No explosives were found inside the airport after a search of the terminals Onuoha mentioned, but security was increased on Wednesday, airport police said.
At Onuoha’s last known residence — a large apartment complex for veterans in Inglewood — authorities found all of the suspect’s possessions removed from his room, save for a note that was dated Sept. 11, 2013, and read “There will be fire! Fear! Fear! Fear!”
The note was a sign that Onuoha intended to start preaching in the streets on Wednesday, the suspect told the FBI after his arrest, according to the affidavit.
The FBI’s Joint Terrorism Task Force tracked Onuoha late Tuesday to Riverside, where he was taken into custody just before midnight in a minivan in the parking lot of Harvest Christian Fellowship in the 6100 block of Arlington Avenue.
A bomb squad and its robot responded, examining packages found inside the van, aerial video from Sky5 showed. A red painted cross and hand-written signs were found inside the van.
Then, just before 2 p.m. Wednesday, Inglewood police responded to a report of a suspicious package found in a building near Hindry and Spruce avenues, the same location as Onuoha’s residence.
The area was evacuated, according to Inglewood police Lt. Oscar Serrano, and aerial video showed multiple patrol cars on scene. People were kept from the building by authorities.
The package had been sent to a counselor who worked with Onuoha, he told KTLA.
Onuoha’s home was in an apartment complex designed to house U.S. military veterans. Onuoha had served for eight years as an infantryman in the National Guard, the Los Angeles Times reported. He participated in a program called U.S. Vets, meant to help with adjusting to civilian life.
“I never wanted to talk to him because he just didn’t seem, you know, right and I didn’t want to have a conflict with him,” neighbor Jose Sanchez said. “He looked like he had problems, you know — angry all the time.”
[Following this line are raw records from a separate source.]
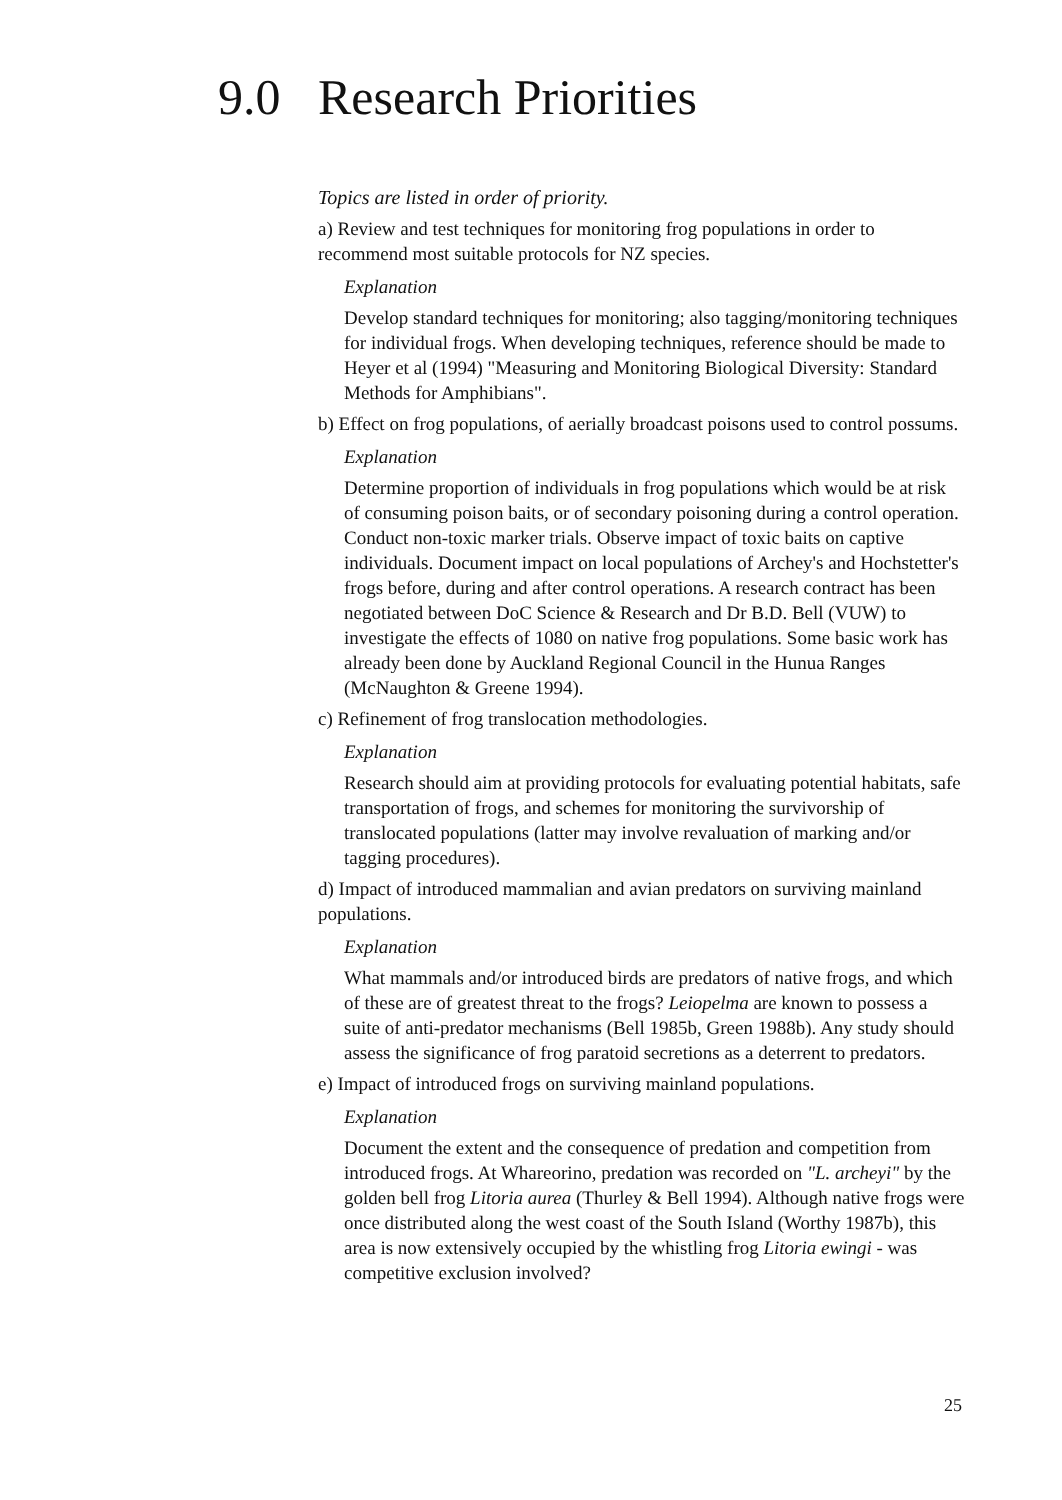9.0 Research Priorities
Topics are listed in order of priority.
a) Review and test techniques for monitoring frog populations in order to recommend most suitable protocols for NZ species.
Explanation
Develop standard techniques for monitoring; also tagging/monitoring techniques for individual frogs. When developing techniques, reference should be made to Heyer et al (1994) "Measuring and Monitoring Biological Diversity: Standard Methods for Amphibians".
b) Effect on frog populations, of aerially broadcast poisons used to control possums.
Explanation
Determine proportion of individuals in frog populations which would be at risk of consuming poison baits, or of secondary poisoning during a control operation. Conduct non-toxic marker trials. Observe impact of toxic baits on captive individuals. Document impact on local populations of Archey's and Hochstetter's frogs before, during and after control operations. A research contract has been negotiated between DoC Science & Research and Dr B.D. Bell (VUW) to investigate the effects of 1080 on native frog populations. Some basic work has already been done by Auckland Regional Council in the Hunua Ranges (McNaughton & Greene 1994).
c) Refinement of frog translocation methodologies.
Explanation
Research should aim at providing protocols for evaluating potential habitats, safe transportation of frogs, and schemes for monitoring the survivorship of translocated populations (latter may involve revaluation of marking and/or tagging procedures).
d) Impact of introduced mammalian and avian predators on surviving mainland populations.
Explanation
What mammals and/or introduced birds are predators of native frogs, and which of these are of greatest threat to the frogs? Leiopelma are known to possess a suite of anti-predator mechanisms (Bell 1985b, Green 1988b). Any study should assess the significance of frog paratoid secretions as a deterrent to predators.
e) Impact of introduced frogs on surviving mainland populations.
Explanation
Document the extent and the consequence of predation and competition from introduced frogs. At Whareorino, predation was recorded on "L. archeyi" by the golden bell frog Litoria aurea (Thurley & Bell 1994). Although native frogs were once distributed along the west coast of the South Island (Worthy 1987b), this area is now extensively occupied by the whistling frog Litoria ewingi - was competitive exclusion involved?
25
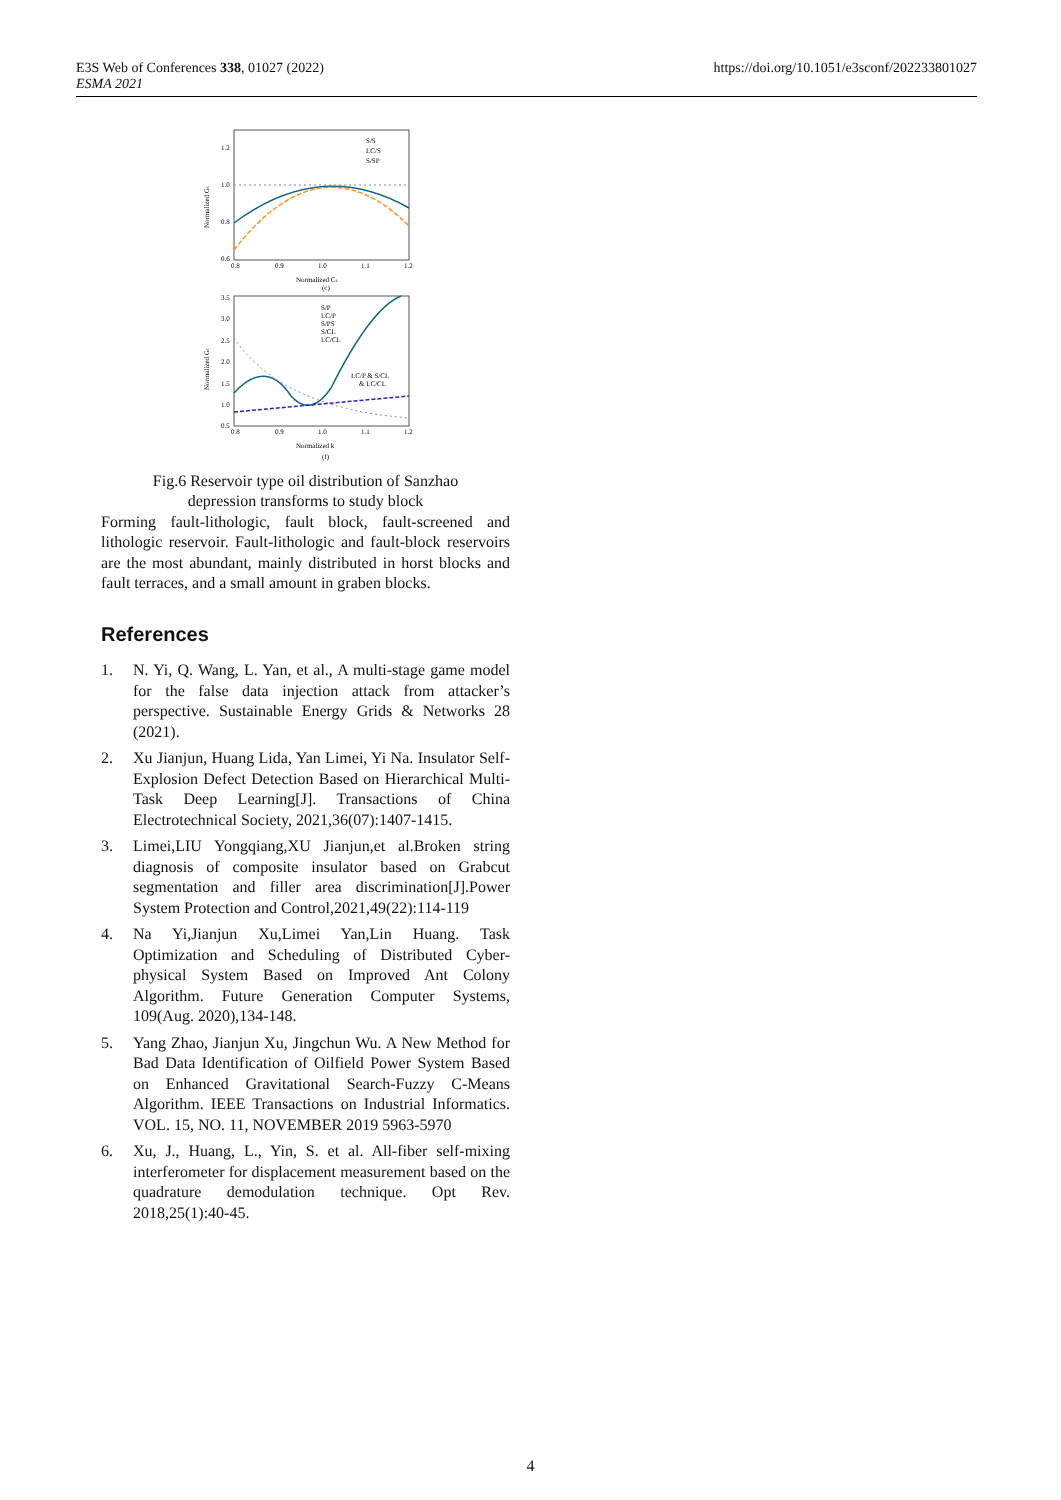E3S Web of Conferences 338, 01027 (2022)
ESMA 2021
https://doi.org/10.1051/e3sconf/202233801027
1.2
1.0
0.8
0.6
S/S
LC/S
S/SP
0.8
0.9
1.0
1.1
1.2
Normalized Cs
(c)
Normalized Gc
3.5
3.0
2.5
2.0
1.5
1.0
0.5
S/P
LC/P
S/PS
S/CL
LC/CL
LC/P & S/CL
& LC/CL
0.8
0.9
1.0
1.1
1.2
Normalized k
(f)
Normalized Gc
Fig.6 Reservoir type oil distribution of Sanzhao
depression transforms to study block
Forming fault-lithologic, fault block, fault-screened and lithologic reservoir. Fault-lithologic and fault-block reservoirs are the most abundant, mainly distributed in horst blocks and fault terraces, and a small amount in graben blocks.
References
1. N. Yi, Q. Wang, L. Yan, et al., A multi-stage game model for the false data injection attack from attacker’s perspective. Sustainable Energy Grids & Networks 28 (2021).
2. Xu Jianjun, Huang Lida, Yan Limei, Yi Na. Insulator Self-Explosion Defect Detection Based on Hierarchical Multi-Task Deep Learning[J]. Transactions of China Electrotechnical Society, 2021,36(07):1407-1415.
3. Limei,LIU Yongqiang,XU Jianjun,et al.Broken string diagnosis of composite insulator based on Grabcut segmentation and filler area discrimination[J].Power System Protection and Control,2021,49(22):114-119
4. Na Yi,Jianjun Xu,Limei Yan,Lin Huang. Task Optimization and Scheduling of Distributed Cyber-physical System Based on Improved Ant Colony Algorithm. Future Generation Computer Systems, 109(Aug. 2020),134-148.
5. Yang Zhao, Jianjun Xu, Jingchun Wu. A New Method for Bad Data Identification of Oilfield Power System Based on Enhanced Gravitational Search-Fuzzy C-Means Algorithm. IEEE Transactions on Industrial Informatics. VOL. 15, NO. 11, NOVEMBER 2019 5963-5970
6. Xu, J., Huang, L., Yin, S. et al. All-fiber self-mixing interferometer for displacement measurement based on the quadrature demodulation technique. Opt Rev. 2018,25(1):40-45.
4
But officials with the U.S. Vets program said, in contrast to comments offered by Sanchez, that Onuoha’s behavior had never raised any red flags, according to the newspaper.
“Every morning he had his TSA uniform on and he went to work, he came home at night,” said Judy Biggs, the vice president for development at U.S. Vets, according to The Times. “There was absolutely no sign at all that there was anything wrong.”
A Google search of the suspect’s name retrieved a website — satanhasfallen.org — on which writings of a religious nature were posted. Neighbors of Onuoha confirmed that images from the website show the suspect.
“I am a messenger of our God Jesus Christ, and nothing more,” stated a lengthy letter signed Nna Alpha Onuoha that is posted on the website.
Another image on the site showed a hand-written note dated Sept. 11, 2013, that appeared to refer to three LAX terminals.
“I hope to see you all at the real Alpha and Omega checkpoint,” stated the note, which was signed “nna alpha.”
“No more bag checks and complaints. All tickets are free and paid for. Claim your board pass now. Know your gate number; the only flight that matters will soon be leaving,” the note read. “Get on your knees. Remain on your knees.”
Onuoha is a Nigerian national and a naturalized U.S. citizen, according FBI spokeswoman Laura Eimiller.
A source familiar with the investigation told The Times that Onuoha was the TSA agent who was suspended after a June incident in which he criticized the daughter of blogger Mark Frauenfelder.
Frauenfelder wrote about the incident on boingboing.net, a website he founded. Onuoha had “humiliated and shamed my 15-year-old daughter,” Frauenfelder said in a blog post.
“It doesn’t matter what she was wearing, though, because it’s none of his business to tell girls what they should or should not wear,” he wrote. “His creepy thoughts are his own problem, and he shouldn’t use his position of authority as an excuse to humiliate a girl and blame her for his sick attitude.”
The affidavit referred to this incident, saying Onuoha had been suspended for about a week for telling the girl to “cover up,” and that the suspect analyzed the confrontation in his letter to the TSA screening manager.